• **Exercise details**:
Pick out each line in the records below that contains the string "skPoint" and copy it in full.
:::::
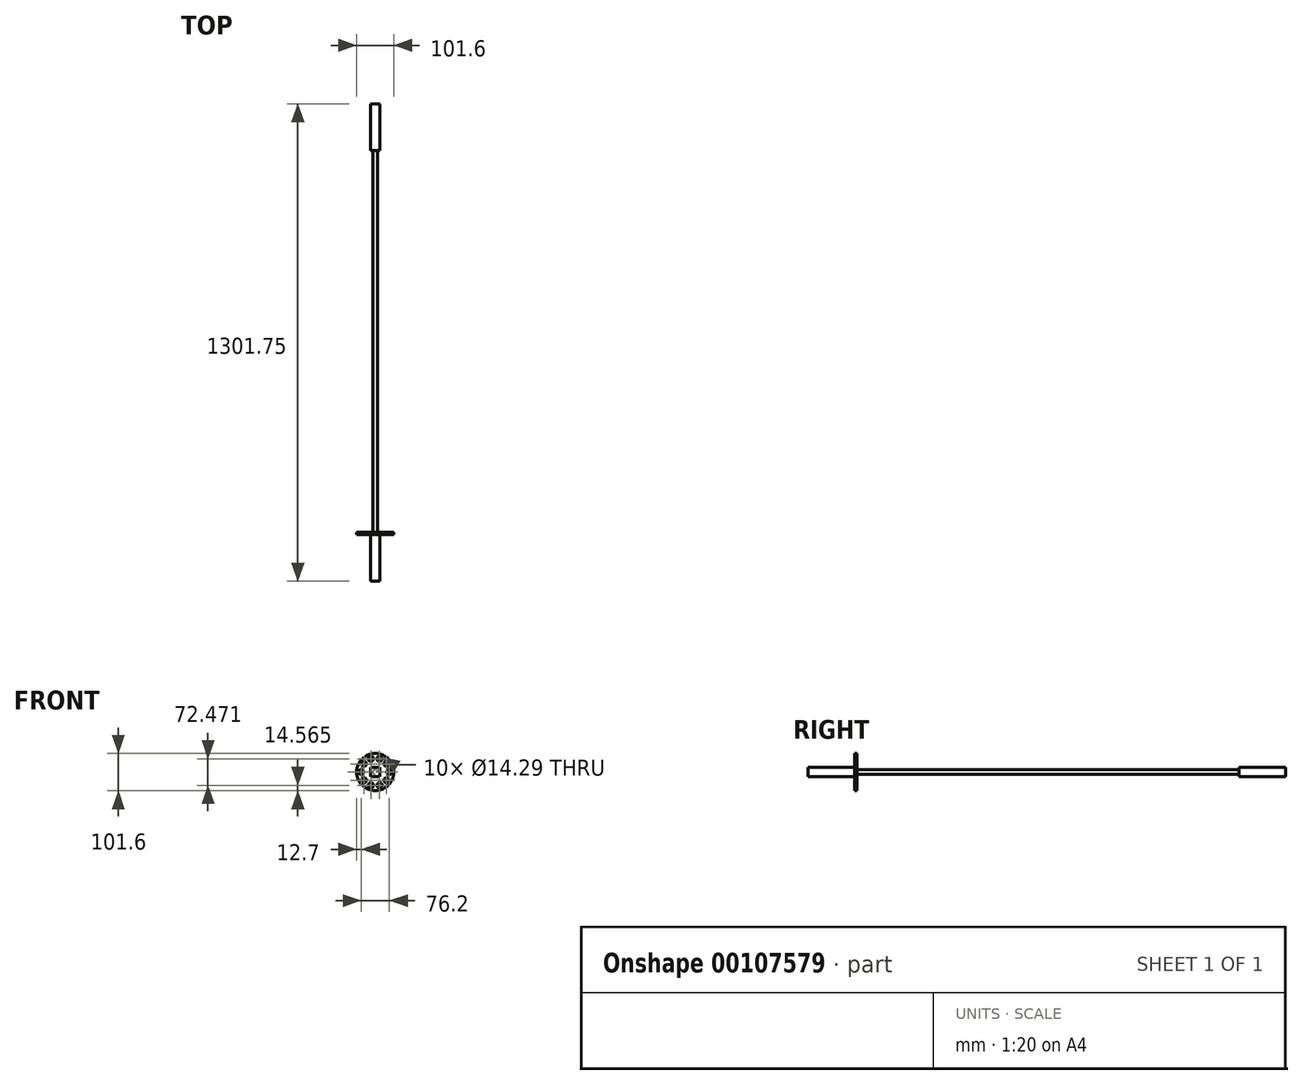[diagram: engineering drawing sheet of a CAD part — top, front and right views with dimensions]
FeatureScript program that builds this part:
annotation { "Feature Type Name" : "Feature", "Feature Type Description" : "" }
export const myFeature = defineFeature(function(context is Context, id is Id, definition is map)
    precondition{}
    {
        {
            var Q0;
            Q0=qCreatedBy(makeId("Front.planeOp"),FACE);
            var sketch = newSketch(context, id + "F0", { "sketchPlane" : qUnion([Q0])});
            skCircle(sketch, "E0", {"center": v(0, 0) * mm, "radius": 50.8 * mm});
            skCircle(sketch, "E1", {"center": v(0, 0) * mm, "radius": 38.1 * mm, "construction": true});
            skCircle(sketch, "E2", {"center": v(38.1, 0) * mm, "radius": 7.14 * mm});
            skCircle(sketch, "E3.1.0", {"center": v(30.82, 22.4) * mm, "radius": 7.14 * mm});
            skCircle(sketch, "E3.2.0", {"center": v(11.77, 36.24) * mm, "radius": 7.14 * mm});
            skCircle(sketch, "E3.3.0", {"center": v(-11.77, 36.24) * mm, "radius": 7.14 * mm});
            skCircle(sketch, "E3.4.0", {"center": v(-30.82, 22.4) * mm, "radius": 7.14 * mm});
            skCircle(sketch, "E3.5.0", {"center": v(-38.1, 0) * mm, "radius": 7.14 * mm});
            skCircle(sketch, "E3.6.0", {"center": v(-30.82, -22.4) * mm, "radius": 7.14 * mm});
            skCircle(sketch, "E3.7.0", {"center": v(-11.77, -36.24) * mm, "radius": 7.14 * mm});
            skCircle(sketch, "E3.8.0", {"center": v(11.77, -36.24) * mm, "radius": 7.14 * mm});
            skCircle(sketch, "E3.9.0", {"center": v(30.82, -22.4) * mm, "radius": 7.14 * mm});
            skSolve(sketch);
        }
        {
            var Q0;
            Q0=makeQuery(id+"F0.imprint","IMPRINT",FACE,{"disambiguationData":[TD([[makeQuery(id+"F0.imprint","IMPRINT",EDGE,{"derivedFrom":sQuery(id+"F0.wireOp",EDGE,"E0")}),1.0]])]});
            extrude(context, id + "F1", {"entities" : qUnion([Q0]), "depth" : 6.35 * mm});
        }
        {
            var Q0;
            Q0=makeQuery(id+"F1.opExtrude","CAP_FACE",FACE,{"disambiguationData":[OSD([sQuery(id+"F0.wireOp",EDGE,"E0"),sQuery(id+"F0.wireOp",EDGE,"E2"),sQuery(id+"F0.wireOp",EDGE,"E3.1.0"),sQuery(id+"F0.wireOp",EDGE,"E3.2.0"),sQuery(id+"F0.wireOp",EDGE,"E3.3.0"),sQuery(id+"F0.wireOp",EDGE,"E3.4.0"),sQuery(id+"F0.wireOp",EDGE,"E3.5.0"),sQuery(id+"F0.wireOp",EDGE,"E3.6.0"),sQuery(id+"F0.wireOp",EDGE,"E3.7.0"),sQuery(id+"F0.wireOp",EDGE,"E3.8.0"),sQuery(id+"F0.wireOp",EDGE,"E3.9.0")])],"isStart":false});
            var sketch = newSketch(context, id + "F2", { "sketchPlane" : qUnion([Q0])});
            skLineSegment(sketch, "E4.bottom", {"start": v(12.7, -12.7) * mm, "end": v(-12.7, -12.7) * mm});
            skLineSegment(sketch, "E4.top", {"start": v(12.7, 12.7) * mm, "end": v(-12.7, 12.7) * mm});
            skLineSegment(sketch, "E4.left", {"start": v(12.7, -12.7) * mm, "end": v(12.7, 12.7) * mm});
            skLineSegment(sketch, "E4.right", {"start": v(-12.7, -12.7) * mm, "end": v(-12.7, 12.7) * mm});
            skPoint(sketch, "E4.middle", {"position": v(0, 0) * mm});
            skSolve(sketch);
        }
        {
            var Q0;
            Q0 = qSketchRegion(id + "F2", true);
            extrude(context, id + "F3", {"entities" : qUnion([Q0]), "operationType" : NewBodyOperationType.ADD, "depth" : 127 * mm});
        }
        {
            var Q0;
            Q0=makeQuery(id+"F1.opExtrude","CAP_FACE",FACE,{"disambiguationData":[OSD([sQuery(id+"F0.wireOp",EDGE,"E0"),sQuery(id+"F0.wireOp",EDGE,"E2"),sQuery(id+"F0.wireOp",EDGE,"E3.1.0"),sQuery(id+"F0.wireOp",EDGE,"E3.2.0"),sQuery(id+"F0.wireOp",EDGE,"E3.3.0"),sQuery(id+"F0.wireOp",EDGE,"E3.4.0"),sQuery(id+"F0.wireOp",EDGE,"E3.5.0"),sQuery(id+"F0.wireOp",EDGE,"E3.6.0"),sQuery(id+"F0.wireOp",EDGE,"E3.7.0"),sQuery(id+"F0.wireOp",EDGE,"E3.8.0"),sQuery(id+"F0.wireOp",EDGE,"E3.9.0")])],"isStart":true});
            var sketch = newSketch(context, id + "F4", { "sketchPlane" : qUnion([Q0])});
            skCircle(sketch, "E5", {"center": v(0, 0) * mm, "radius": 6.35 * mm});
            skSolve(sketch);
        }
        {
            var Q0;
            Q0=makeQuery(id+"F4.imprint","IMPRINT",FACE,{"disambiguationData":[TD([[makeQuery(id+"F4.imprint","IMPRINT",EDGE,{"derivedFrom":sQuery(id+"F4.wireOp",EDGE,"E5")}),1.0]])]});
            var Q1;
            Q1=sQuery(id+"F4.wireOp",EDGE,"E5");
            extrude(context, id + "F5", {"entities" : qUnion([Q0]), "operationType" : NewBodyOperationType.ADD, "surfaceEntities" : qUnion([Q1]), "depth" : 1041.4 * mm});
        }
        {
            var Q0;
            Q0=makeQuery(id+"F5.opExtrude","CAP_FACE",FACE,{"disambiguationData":[OSD([sQuery(id+"F4.wireOp",EDGE,"E5")])],"isStart":false});
            var sketch = newSketch(context, id + "F6", { "sketchPlane" : qUnion([Q0])});
            skLineSegment(sketch, "E6.bottom", {"start": v(12.7, -12.7) * mm, "end": v(-12.7, -12.7) * mm});
            skLineSegment(sketch, "E6.top", {"start": v(12.7, 12.7) * mm, "end": v(-12.7, 12.7) * mm});
            skLineSegment(sketch, "E6.left", {"start": v(12.7, -12.7) * mm, "end": v(12.7, 12.7) * mm});
            skLineSegment(sketch, "E6.right", {"start": v(-12.7, -12.7) * mm, "end": v(-12.7, 12.7) * mm});
            skPoint(sketch, "E6.middle", {"position": v(0, 0) * mm});
            skSolve(sketch);
        }
        {
            var Q0;
            Q0 = qSketchRegion(id + "F6", true);
            extrude(context, id + "F7", {"entities" : qUnion([Q0]), "operationType" : NewBodyOperationType.ADD, "depth" : 127 * mm});
        }
    });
:::::
• **Answer to the problem**:
            skPoint(sketch, "E4.middle", {"position": v(0, 0) * mm});
            skPoint(sketch, "E6.middle", {"position": v(0, 0) * mm});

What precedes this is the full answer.